Allerdings hatte der Oberbürgermeister von Bonn seine Regelungsbefugnisse überschritten, denn hergestellt worden waren die Keks in einer Fabrik außerhalb der beschaulichen Universitätskleinstadt am Rhein, mithin aus Mehl, das der Verfügungsgewalt seiner Gemeinde gar nicht unterlag. Damit fehlte die Rechtsgrundlage für eine Verurteilung.
2/2: Schlaumeier-Wettbewerb in der Jura-Bibliothek
Kritischen Lesern wird aufgefallen sein, dass bis hierher stets von "Kek" für das Einzelstück und von "Keks" für die Mehrzahl dessen die Rede war, was wir heute als "Keks" und "Kekse" bezeichnen. Des Rätsels Lösung: Die Übernahme des englischen Worts "cake(s)", vermittelt durch verschiedene Großbäcker, die die englische Keks-Kultur mittels großindustrieller Fertigung in Deutschland heimisch gemacht hatten, war noch nicht ganz abgeschlossen. Dem Reichsgericht waren nach dem Blick in die 1915er-Ausgabe des Duden jedenfalls die "Kekse" noch "Keks".
Wer heute zu Band 49 der "Entscheidungen des Reichsgerichts in Strafsachen" greift, kann daher auf den Seiten 306 ff. prüfen, ob sich dort in den vergangenen 100 Jahren Orthografie- Schlaumeier vermeintlich korrigierend verewigt haben.
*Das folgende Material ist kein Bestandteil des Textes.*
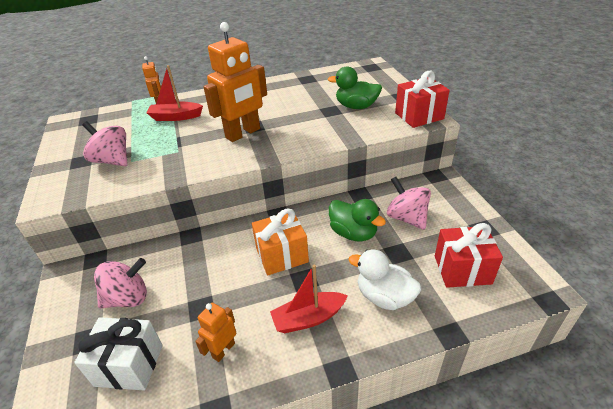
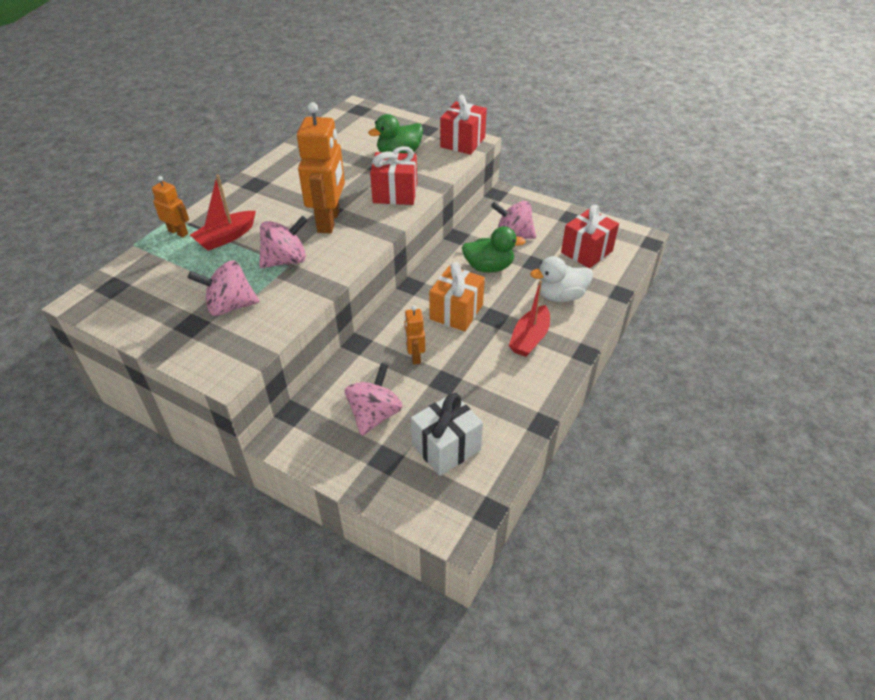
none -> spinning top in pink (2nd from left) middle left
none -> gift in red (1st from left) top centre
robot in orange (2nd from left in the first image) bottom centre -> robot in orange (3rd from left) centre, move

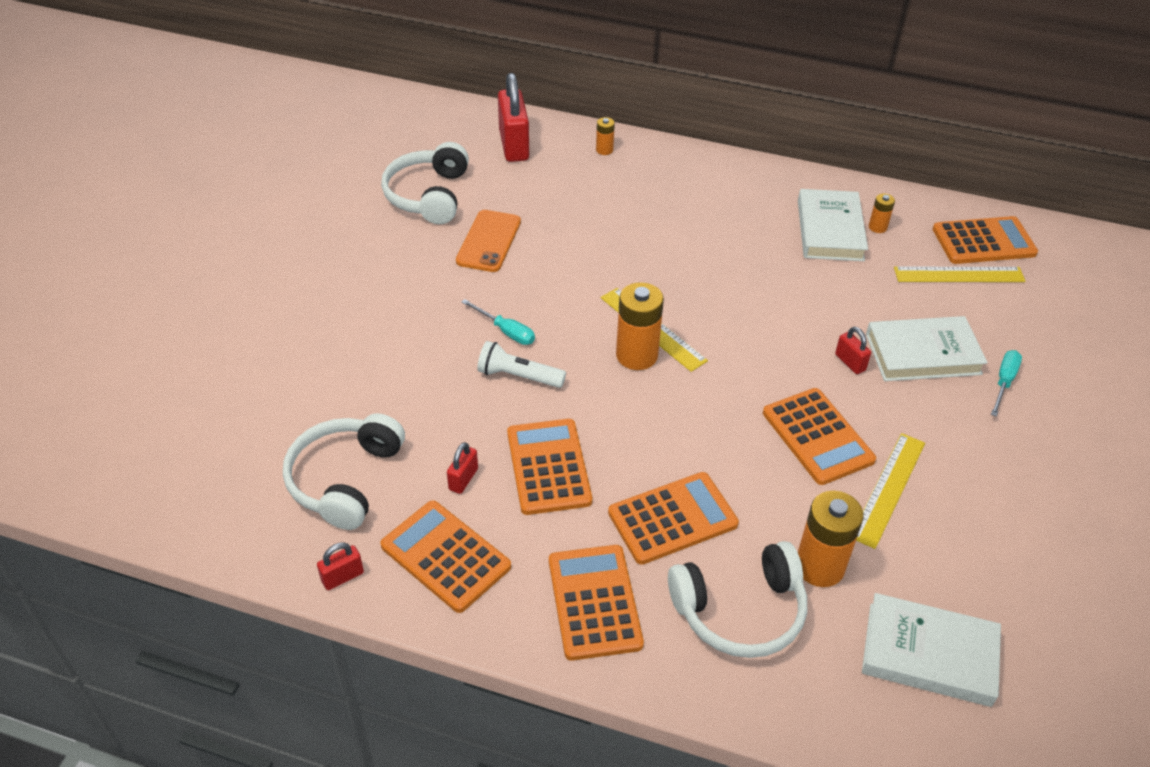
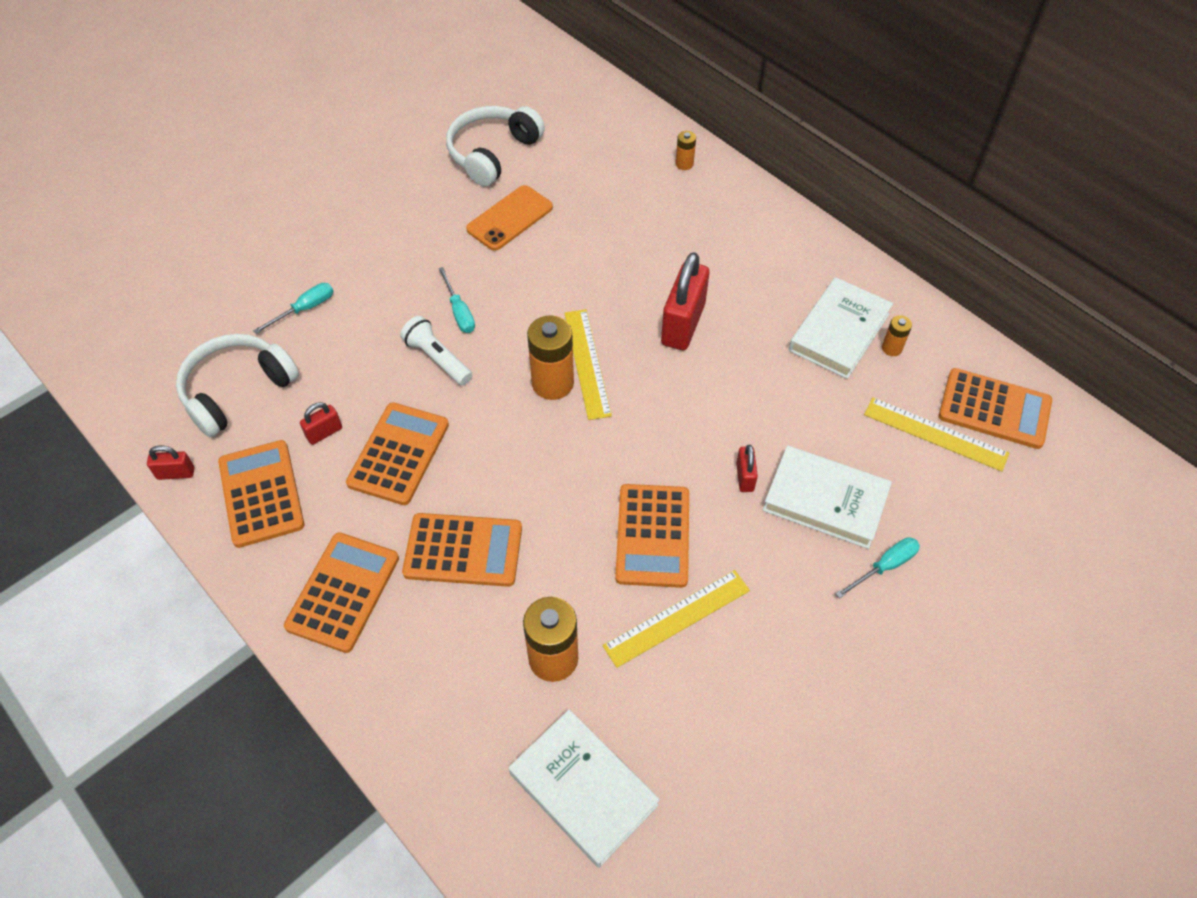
none -> screwdriver in turquoise (1st from left) middle left
padlock in red (3rd from left) top centre -> padlock in red (3rd from left) centre, move
headphones in white (3rd from left) bottom centre -> none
Hier dürften sich Jurastudenten, die sich an Präsenzbeständen ihrer Bibliothek vergangen haben, als Gegenstand der philologischen Forschung wiederfinden.
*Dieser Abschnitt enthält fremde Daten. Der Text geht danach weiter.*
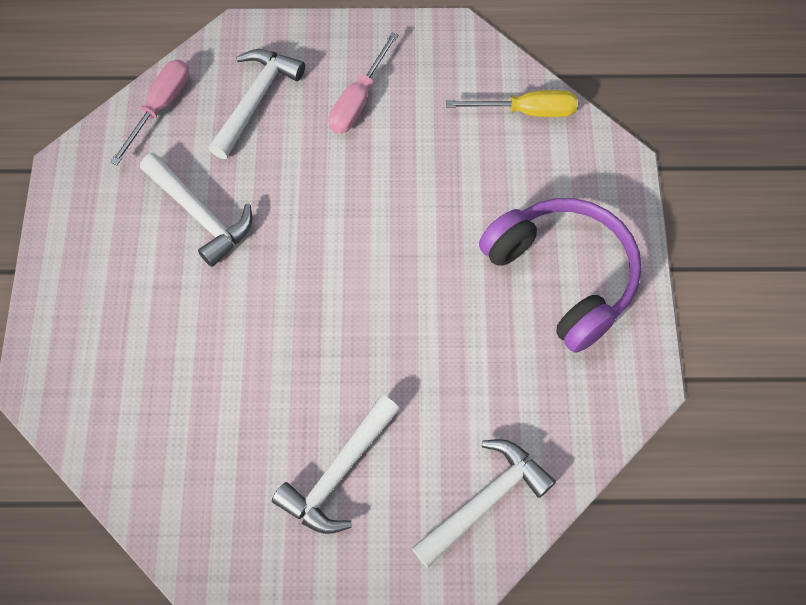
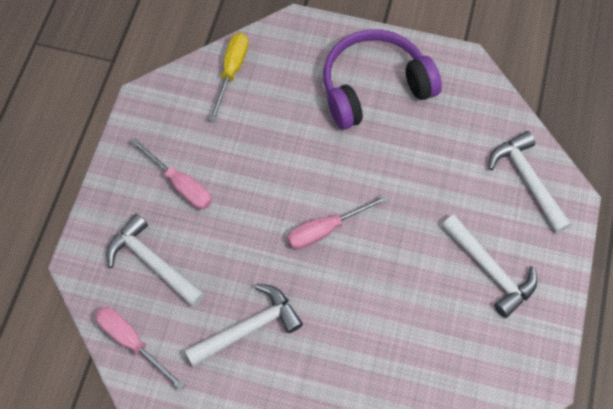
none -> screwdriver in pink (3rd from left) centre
Beeindruckende Kleinigkeit: das Ermächtigungsgesetz
In der Rechtsprechung des Reichsgerichts während des Ersten Weltkriegs nimmt zumeist eine vergleichsweise bekannte Ermächtigungsgrundlage eine wichtige Position für die Bündelung von Staatsgewalt beim Militär ein: das Belagerungszustandsgesetz.
Über die Befugnis von Festungskommandanten und kommandierenden Generälen, im "Interesse der öffentlichen Sicherheit" in nahezu jede denkbare Verwaltungsaufgabe hineinzuregieren, wurde oft zu Gericht gesessen. Im Jahr 1915 galt dies vor allem für Verstöße gegen die vom Militär angeordnete Vorverlegung der Sperrstunde. Kneipen früher zu schließen, diente nicht allein der Minderung des Verzehrs und dazu die Heiligkeit des Krieges vor alkoholisiertem Frohsinn zu schützen, sondern schränkte vor allem die Kommunikation der Arbeiterschaft ein.
In der Kek-Rechtsprechung war dies anders. Hier rückt eine beinah unsichtbare Ermächtigungsgrundlage in den Blick. Wir erinnern uns: Ausführliche 53 Paragraphen, zehn Seiten im Reichsgesetzblatt nahm allein die Regelung der Beschlagnahme von Getreide und Mehl ein. Fleißige Juristen, wie der Kölner Beigeordnete Adenauer, mehrten die Normen des Kriegswirtschaftsrechts weiter ins Unermessliche.
Lehre aus dem Kek(s)
Doch die gesetzliche Ermächtigungsgrundlage für weite Teile des Kriegswirtschaftsrechts findet sich erst auf den zweiten Blick, fast versteckt in einem Gesetz, das am 4. August 1914 in erster Linie eine Verlängerung der Verlängerung der Scheck- und Wechselfristen regelte. Dort heißt es in einem gleichsam überzähligen § 3 Absatz 1: "Der Bundesrat wird ermächtigt, während der Zeit des Krieges diejenigen gesetzlichen Maßnahmen anzuordnen, welche sich zur Abhilfe wirtschaftlicher Schädigungen als notwendig erweisen."
Auf diese Ermächtigungsgrundlage stützte sich dann sehr viel Recht. In ungeahnter Tiefe und Breite wurde in wirtschaftliche Freiheiten eingegriffen, sodass bald das böse Wort von einem Sozialismus die Runde machte, den konservative preußische Kommunalbeamte eingeführt hätten.
Vielleicht ist es ja eine sinnvolle Lehre aus dem Kek(s), das endlos zitierte Carl-Schmitt-Wort von der Souveränität, die derjenige habe, der den Ausnahmezustand bestimmt, ein wenig zu variieren: Denn als souverän zeigt sich hierzulande womöglich mehr derjenige, der mit denkbar schmaler Ermächtigungsgrundlage eine ungeheure Menge an Recht setzen – und dann auf einen unfassbar weitgehenden Rechtsgehorsam bauen kann.
Der Autor Martin Rath arbeitet als freier Lektor und Journalist.